Data records:
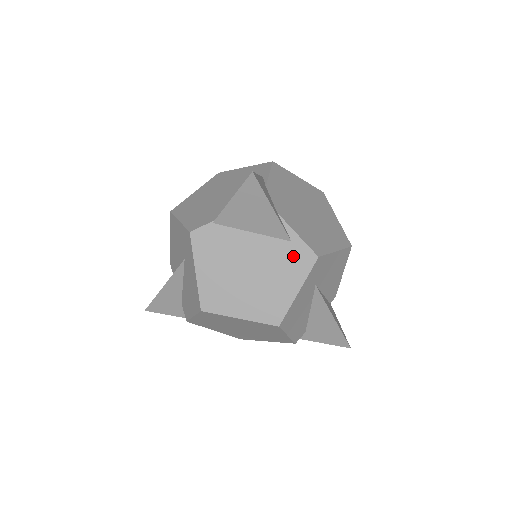
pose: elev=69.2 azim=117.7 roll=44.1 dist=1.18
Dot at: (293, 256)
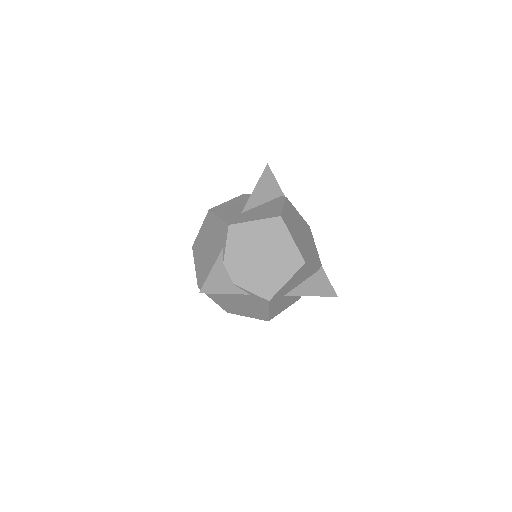
Dot at: (255, 300)
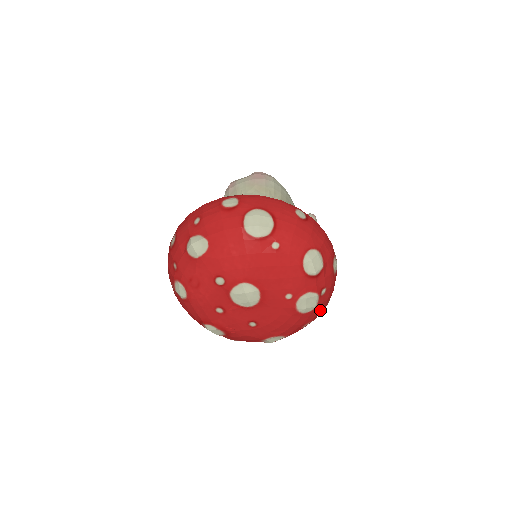
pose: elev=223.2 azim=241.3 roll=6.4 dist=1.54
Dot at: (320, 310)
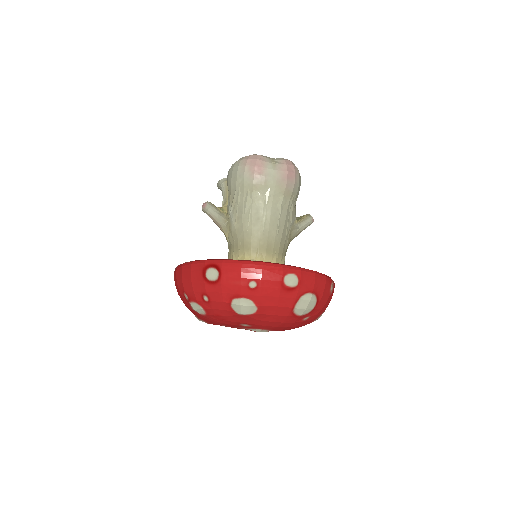
Dot at: occluded
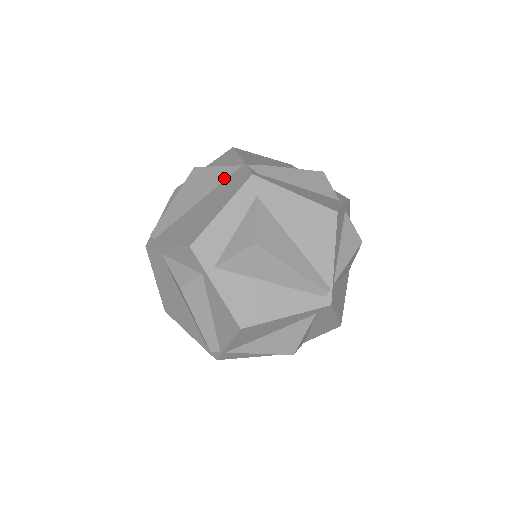
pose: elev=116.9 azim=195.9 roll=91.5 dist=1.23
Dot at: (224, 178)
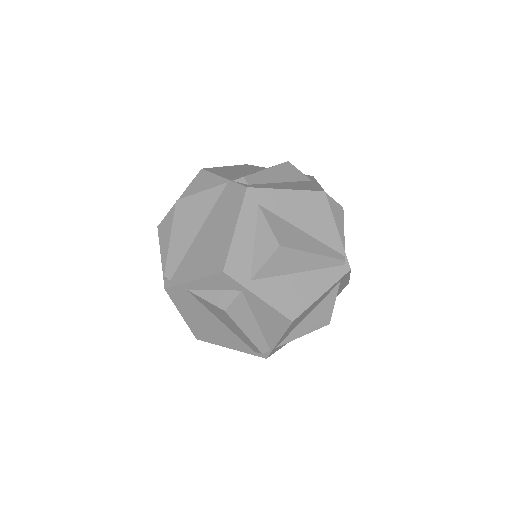
Dot at: (215, 200)
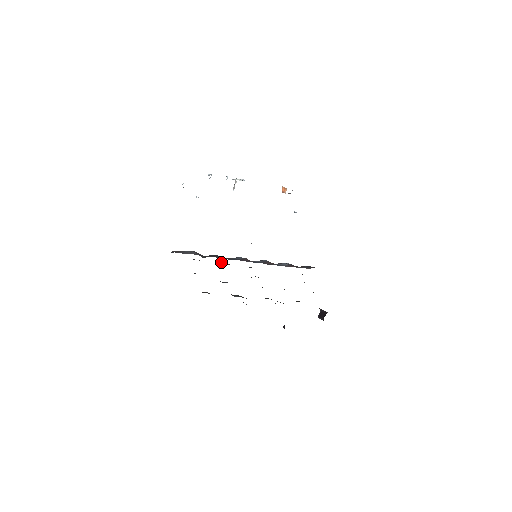
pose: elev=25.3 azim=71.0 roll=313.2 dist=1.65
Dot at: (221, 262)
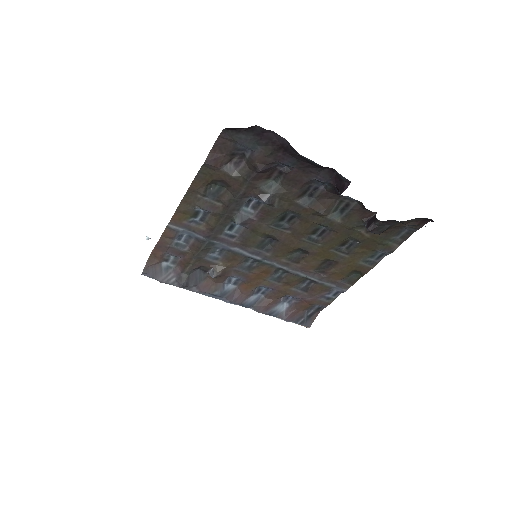
Dot at: (213, 267)
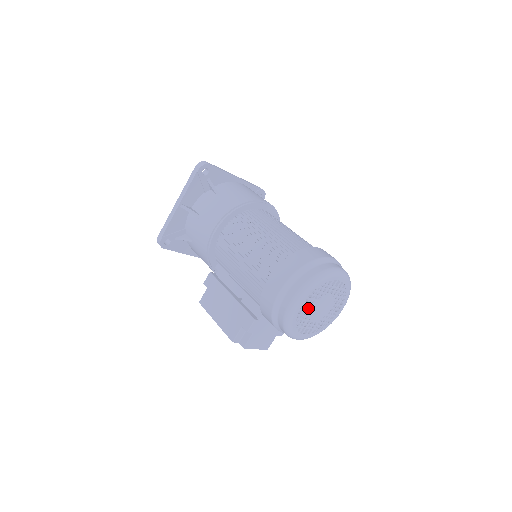
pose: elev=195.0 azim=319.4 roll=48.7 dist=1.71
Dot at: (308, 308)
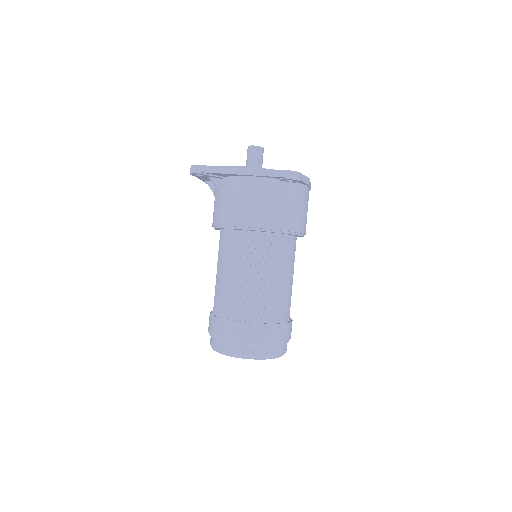
Dot at: occluded
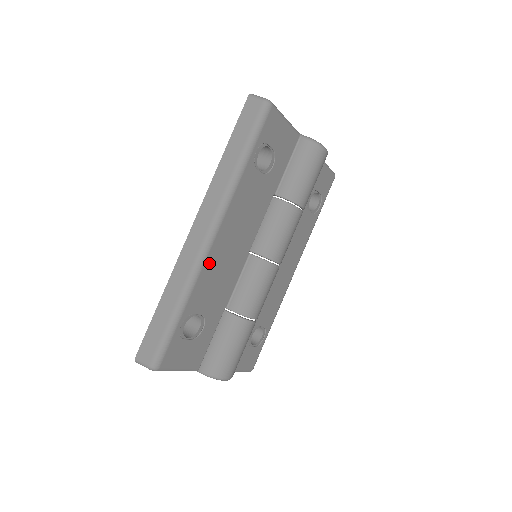
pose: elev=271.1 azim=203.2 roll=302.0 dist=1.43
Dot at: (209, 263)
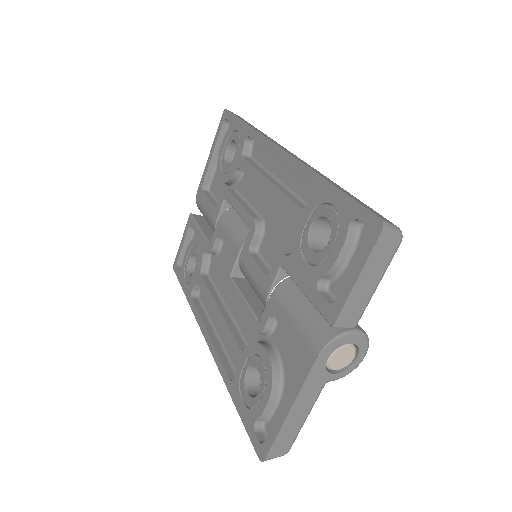
Dot at: occluded
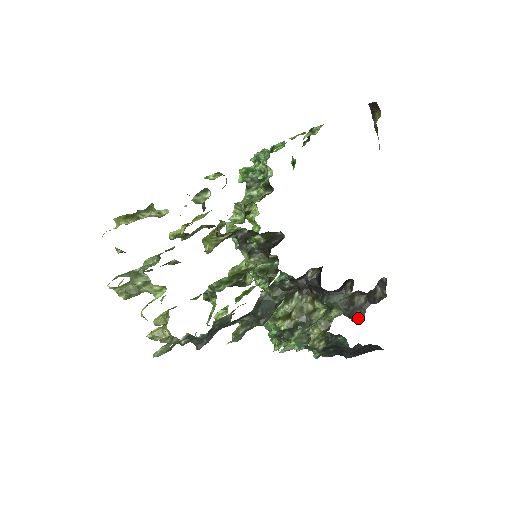
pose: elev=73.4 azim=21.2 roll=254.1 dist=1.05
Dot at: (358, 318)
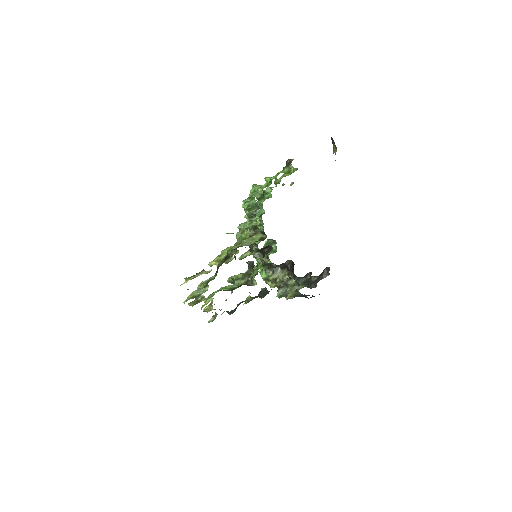
Dot at: (313, 286)
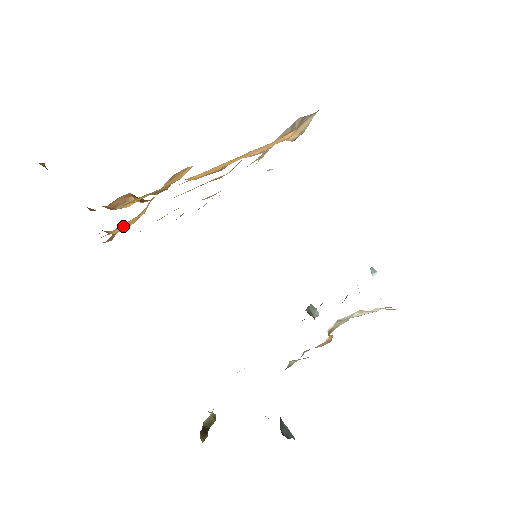
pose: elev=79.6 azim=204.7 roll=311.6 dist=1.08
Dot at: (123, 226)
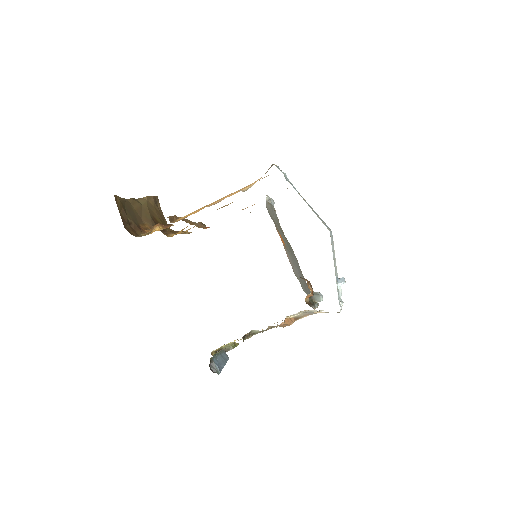
Dot at: (178, 232)
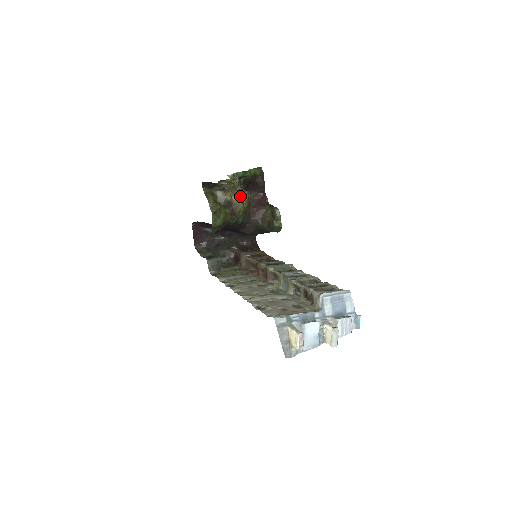
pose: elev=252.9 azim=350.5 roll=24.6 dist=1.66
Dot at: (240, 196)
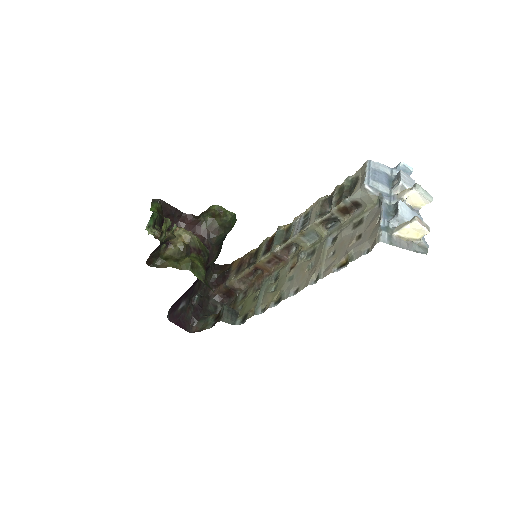
Dot at: (183, 232)
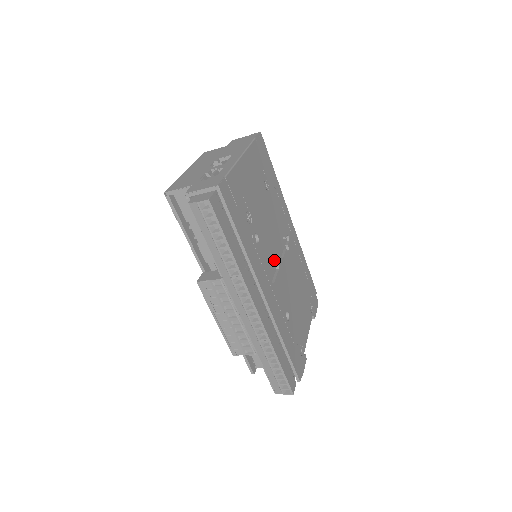
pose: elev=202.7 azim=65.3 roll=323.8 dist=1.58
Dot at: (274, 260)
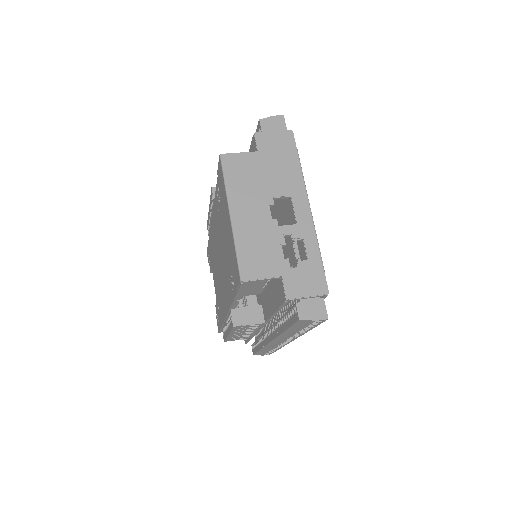
Dot at: occluded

WHAT NEEDS TO BE DONE ->
Set down every line of the records above word for word, from the first to the last. Leave the pictures out.

FULL ANSWER ->
pose: elev=69.2 azim=117.7 roll=44.1 dist=1.18
Dot at: (293, 256)
Dot at: (255, 300)
pose: elev=223.2 azim=241.3 roll=6.4 dist=1.54
Dot at: (320, 310)
Dot at: occluded
pose: elev=116.9 azim=195.9 roll=91.5 dist=1.23
Dot at: (224, 178)
Dot at: (215, 200)
pose: elev=25.3 azim=71.0 roll=313.2 dist=1.65
Dot at: (221, 262)
Dot at: (213, 267)
pose: elev=195.0 azim=319.4 roll=48.7 dist=1.71
Dot at: (308, 308)
Dot at: occluded
pose: elev=271.1 azim=203.2 roll=302.0 dist=1.43
Dot at: (209, 263)
Dot at: occluded
pose: elev=73.4 azim=21.2 roll=254.1 dist=1.05
Dot at: (358, 318)
Dot at: (313, 286)
pose: elev=79.6 azim=204.7 roll=311.6 dist=1.08
Dot at: (123, 226)
Dot at: (178, 232)
pose: elev=252.9 azim=350.5 roll=24.6 dist=1.66
Dot at: (240, 196)
Dot at: (183, 232)
pose: elev=202.7 azim=65.3 roll=323.8 dist=1.58
Dot at: (274, 260)
Dot at: occluded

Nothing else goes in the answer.